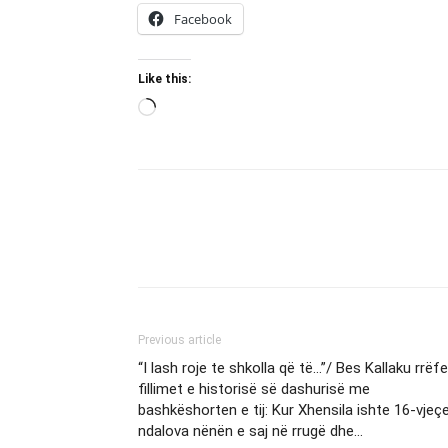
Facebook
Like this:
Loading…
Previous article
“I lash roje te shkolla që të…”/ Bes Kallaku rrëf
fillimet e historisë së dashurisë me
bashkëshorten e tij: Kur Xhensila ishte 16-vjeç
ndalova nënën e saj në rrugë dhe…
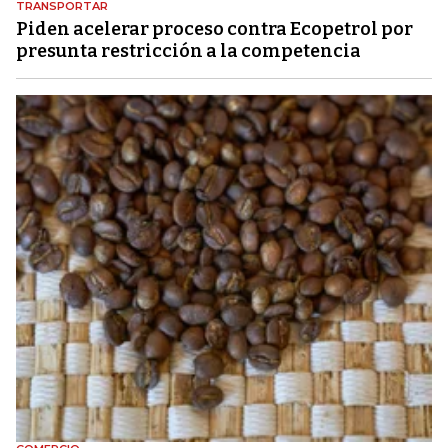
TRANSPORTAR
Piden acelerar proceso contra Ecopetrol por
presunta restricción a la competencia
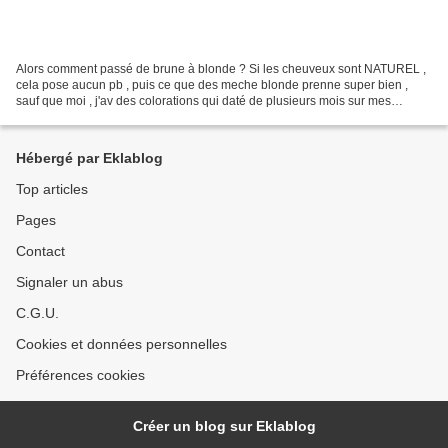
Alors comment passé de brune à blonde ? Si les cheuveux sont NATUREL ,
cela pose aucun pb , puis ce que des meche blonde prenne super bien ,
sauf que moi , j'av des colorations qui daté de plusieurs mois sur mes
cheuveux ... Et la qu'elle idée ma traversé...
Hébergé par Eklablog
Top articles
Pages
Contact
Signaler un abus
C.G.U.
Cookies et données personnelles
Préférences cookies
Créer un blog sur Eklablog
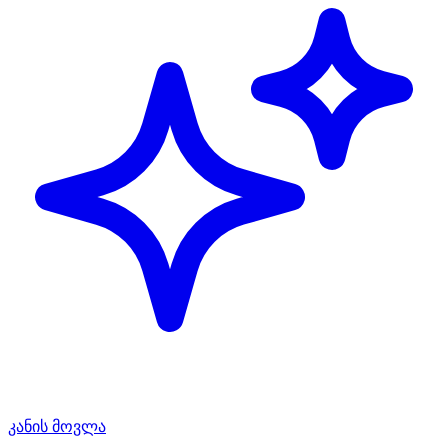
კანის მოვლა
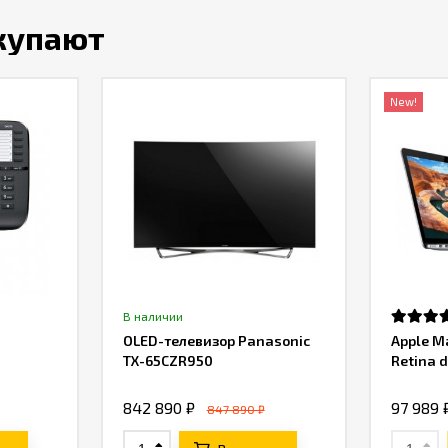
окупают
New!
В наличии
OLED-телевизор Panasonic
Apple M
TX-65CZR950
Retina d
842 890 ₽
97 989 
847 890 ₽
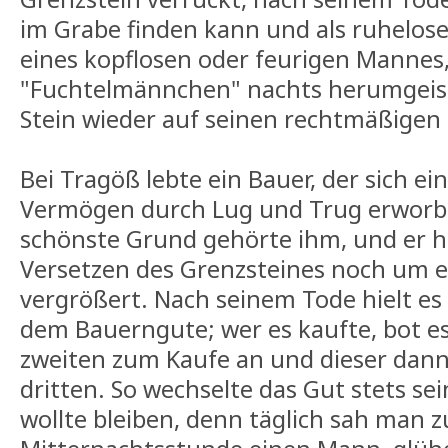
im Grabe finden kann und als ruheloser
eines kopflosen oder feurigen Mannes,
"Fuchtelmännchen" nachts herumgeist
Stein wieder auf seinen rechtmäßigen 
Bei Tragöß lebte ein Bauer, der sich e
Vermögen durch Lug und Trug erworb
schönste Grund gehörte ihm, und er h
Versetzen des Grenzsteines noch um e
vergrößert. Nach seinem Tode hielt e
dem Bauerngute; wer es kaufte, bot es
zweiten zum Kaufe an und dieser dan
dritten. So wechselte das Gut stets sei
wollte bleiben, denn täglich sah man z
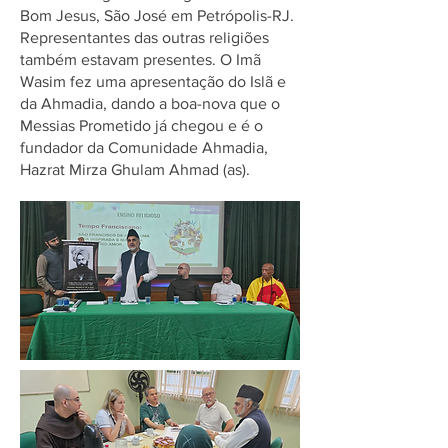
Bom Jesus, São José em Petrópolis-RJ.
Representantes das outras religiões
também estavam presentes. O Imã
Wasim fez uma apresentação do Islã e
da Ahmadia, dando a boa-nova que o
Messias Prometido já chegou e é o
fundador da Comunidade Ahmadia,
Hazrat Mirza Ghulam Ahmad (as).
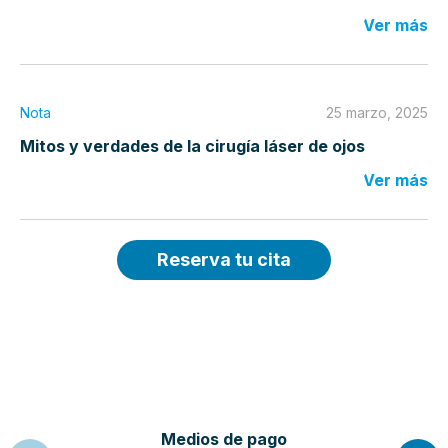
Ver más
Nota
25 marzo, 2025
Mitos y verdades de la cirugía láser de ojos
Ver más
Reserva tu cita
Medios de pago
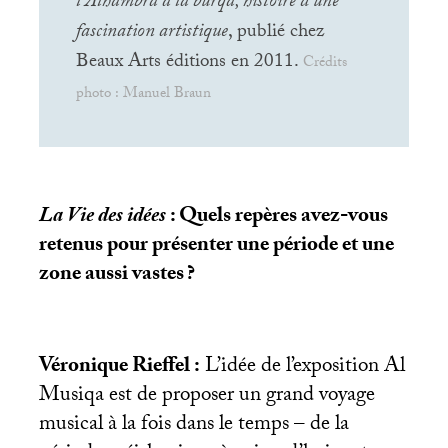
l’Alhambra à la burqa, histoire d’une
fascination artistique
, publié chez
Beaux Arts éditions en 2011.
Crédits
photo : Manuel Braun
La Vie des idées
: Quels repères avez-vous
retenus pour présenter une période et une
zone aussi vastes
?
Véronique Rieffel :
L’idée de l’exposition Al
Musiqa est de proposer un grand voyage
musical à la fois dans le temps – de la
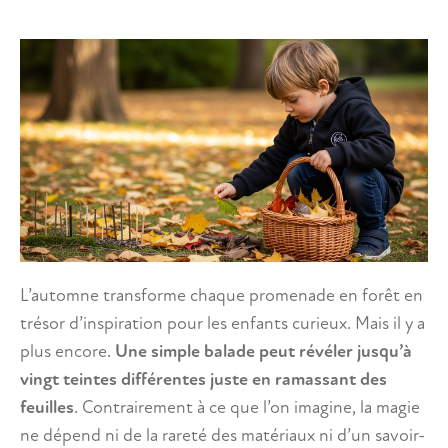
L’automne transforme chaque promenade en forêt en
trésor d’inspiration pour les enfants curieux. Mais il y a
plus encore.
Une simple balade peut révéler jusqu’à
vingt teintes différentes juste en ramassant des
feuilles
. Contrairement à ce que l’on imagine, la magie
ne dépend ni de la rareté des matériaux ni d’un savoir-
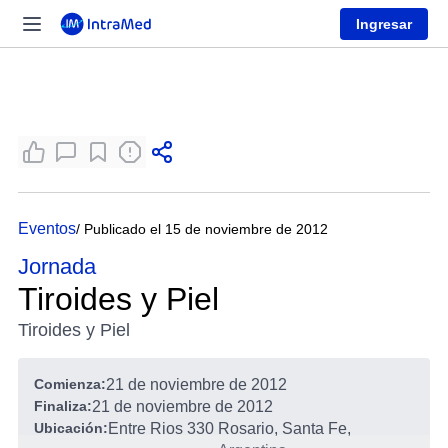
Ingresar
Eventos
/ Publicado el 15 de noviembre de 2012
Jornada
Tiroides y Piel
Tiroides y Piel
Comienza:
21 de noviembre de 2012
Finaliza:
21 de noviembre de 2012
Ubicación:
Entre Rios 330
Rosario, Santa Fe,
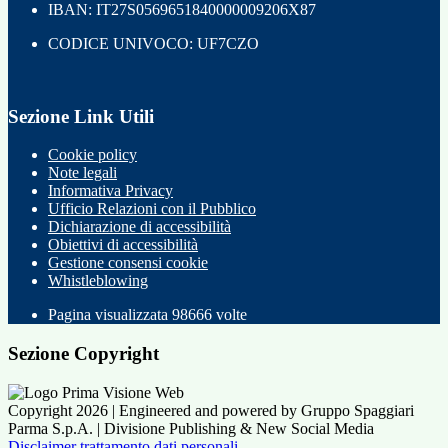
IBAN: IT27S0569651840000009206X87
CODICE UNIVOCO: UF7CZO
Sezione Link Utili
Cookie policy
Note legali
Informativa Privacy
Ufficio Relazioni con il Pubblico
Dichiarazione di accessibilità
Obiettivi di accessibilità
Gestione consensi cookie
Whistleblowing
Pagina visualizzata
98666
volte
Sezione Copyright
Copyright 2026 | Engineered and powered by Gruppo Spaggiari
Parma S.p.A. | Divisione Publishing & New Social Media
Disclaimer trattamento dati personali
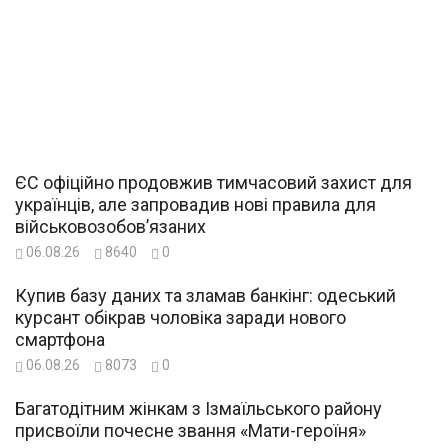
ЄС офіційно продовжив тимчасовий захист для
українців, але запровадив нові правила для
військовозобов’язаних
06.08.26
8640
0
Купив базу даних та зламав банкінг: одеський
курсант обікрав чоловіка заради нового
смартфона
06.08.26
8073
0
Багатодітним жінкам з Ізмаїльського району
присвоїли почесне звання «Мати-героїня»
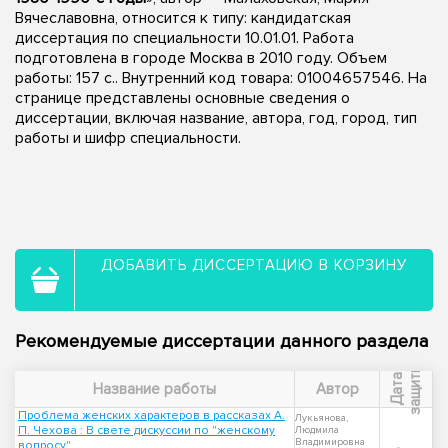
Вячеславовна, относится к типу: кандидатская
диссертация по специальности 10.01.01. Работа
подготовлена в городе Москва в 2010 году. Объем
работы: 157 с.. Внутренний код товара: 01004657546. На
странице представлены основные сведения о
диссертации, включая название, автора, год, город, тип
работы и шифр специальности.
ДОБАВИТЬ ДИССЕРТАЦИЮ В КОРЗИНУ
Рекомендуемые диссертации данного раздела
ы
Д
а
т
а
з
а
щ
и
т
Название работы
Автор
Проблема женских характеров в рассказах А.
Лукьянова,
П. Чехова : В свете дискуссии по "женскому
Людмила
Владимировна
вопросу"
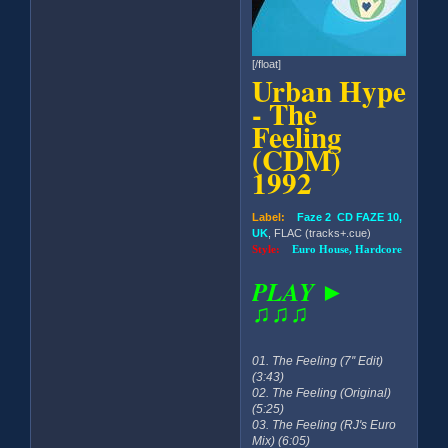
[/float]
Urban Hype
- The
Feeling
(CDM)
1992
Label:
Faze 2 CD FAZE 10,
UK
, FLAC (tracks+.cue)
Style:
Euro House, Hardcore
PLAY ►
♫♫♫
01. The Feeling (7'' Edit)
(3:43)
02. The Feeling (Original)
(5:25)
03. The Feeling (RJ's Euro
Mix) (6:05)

______

- _What you will do_
Transcribe the records in full and exactly. Pictures stay out.

- _Solution to this problem_
Facebook
Like this:
Loading…
Previous article
“I lash roje te shkolla që të…”/ Bes Kallaku rrëf
fillimet e historisë së dashurisë me
bashkëshorten e tij: Kur Xhensila ishte 16-vjeç
ndalova nënën e saj në rrugë dhe…
TRANSPORTAR
Piden acelerar proceso contra Ecopetrol por
presunta restricción a la competencia
Alors comment passé de brune à blonde ? Si les cheuveux sont NATUREL ,
cela pose aucun pb , puis ce que des meche blonde prenne super bien ,
sauf que moi , j'av des colorations qui daté de plusieurs mois sur mes
cheuveux ... Et la qu'elle idée ma traversé...
Hébergé par Eklablog
Top articles
Pages
Contact
Signaler un abus
C.G.U.
Cookies et données personnelles
Préférences cookies
Créer un blog sur Eklablog
კანის მოვლა
окупают
New!
В наличии
OLED-телевизор Panasonic
Apple M
TX-65CZR950
Retina d
842 890 ₽
97 989 
847 890 ₽
im Grabe finden kann und als ruheloser
eines kopflosen oder feurigen Mannes,
"Fuchtelmännchen" nachts herumgeist
Stein wieder auf seinen rechtmäßigen 
Bei Tragöß lebte ein Bauer, der sich e
Vermögen durch Lug und Trug erworb
schönste Grund gehörte ihm, und er h
Versetzen des Grenzsteines noch um e
vergrößert. Nach seinem Tode hielt e
dem Bauerngute; wer es kaufte, bot es
zweiten zum Kaufe an und dieser dan
dritten. So wechselte das Gut stets sei
wollte bleiben, denn täglich sah man z
Bom Jesus, São José em Petrópolis-RJ.
Representantes das outras religiões
também estavam presentes. O Imã
Wasim fez uma apresentação do Islã e
da Ahmadia, dando a boa-nova que o
Messias Prometido já chegou e é o
fundador da Comunidade Ahmadia,
Hazrat Mirza Ghulam Ahmad (as).
Ver más
Nota
25 marzo, 2025
Mitos y verdades de la cirugía láser de ojos
Ver más
Reserva tu cita
Medios de pago
l’Alhambra à la burqa, histoire d’une
fascination artistique
, publié chez
Beaux Arts éditions en 2011.
Crédits
photo : Manuel Braun
La Vie des idées
: Quels repères avez-vous
retenus pour présenter une période et une
zone aussi vastes
?
Véronique Rieffel :
L’idée de l’exposition Al
Musiqa est de proposer un grand voyage
musical à la fois dans le temps – de la
L’automne transforme chaque promenade en forêt en
trésor d’inspiration pour les enfants curieux. Mais il y a
plus encore.
Une simple balade peut révéler jusqu’à
vingt teintes différentes juste en ramassant des
feuilles
. Contrairement à ce que l’on imagine, la magie
ne dépend ni de la rareté des matériaux ni d’un savoir-
Ingresar
Eventos
/ Publicado el 15 de noviembre de 2012
Jornada
Tiroides y Piel
Tiroides y Piel
Comienza:
21 de noviembre de 2012
Finaliza:
21 de noviembre de 2012
Ubicación:
Entre Rios 330
Rosario, Santa Fe,
IBAN: IT27S0569651840000009206X87
CODICE UNIVOCO: UF7CZO
Sezione Link Utili
Cookie policy
Note legali
Informativa Privacy
Ufficio Relazioni con il Pubblico
Dichiarazione di accessibilità
Obiettivi di accessibilità
Gestione consensi cookie
Whistleblowing
Pagina visualizzata
98666
volte
Sezione Copyright
Copyright 2026 | Engineered and powered by Gruppo Spaggiari
Parma S.p.A. | Divisione Publishing & New Social Media
Disclaimer trattamento dati personali
ЄС офіційно продовжив тимчасовий захист для
українців, але запровадив нові правила для
військовозобов’язаних
06.08.26
8640
0
Купив базу даних та зламав банкінг: одеський
курсант обікрав чоловіка заради нового
смартфона
06.08.26
8073
0
Багатодітним жінкам з Ізмаїльського району
присвоїли почесне звання «Мати-героїня»
Вячеславовна, относится к типу: кандидатская
диссертация по специальности 10.01.01. Работа
подготовлена в городе Москва в 2010 году. Объем
работы: 157 с.. Внутренний код товара: 01004657546. На
странице представлены основные сведения о
диссертации, включая название, автора, год, город, тип
работы и шифр специальности.
ДОБАВИТЬ ДИССЕРТАЦИЮ В КОРЗИНУ
Рекомендуемые диссертации данного раздела
ы
Д
а
т
а
з
а
щ
и
т
Название работы
Автор
Проблема женских характеров в рассказах А.
Лукьянова,
П. Чехова : В свете дискуссии по "женскому
Людмила
Владимировна
вопросу"
[/float]
Urban Hype
- The
Feeling
(CDM)
1992
Label:
Faze 2 CD FAZE 10,
UK
, FLAC (tracks+.cue)
Style:
Euro House, Hardcore
PLAY ►
♫♫♫
01. The Feeling (7'' Edit)
(3:43)
02. The Feeling (Original)
(5:25)
03. The Feeling (RJ's Euro
Mix) (6:05)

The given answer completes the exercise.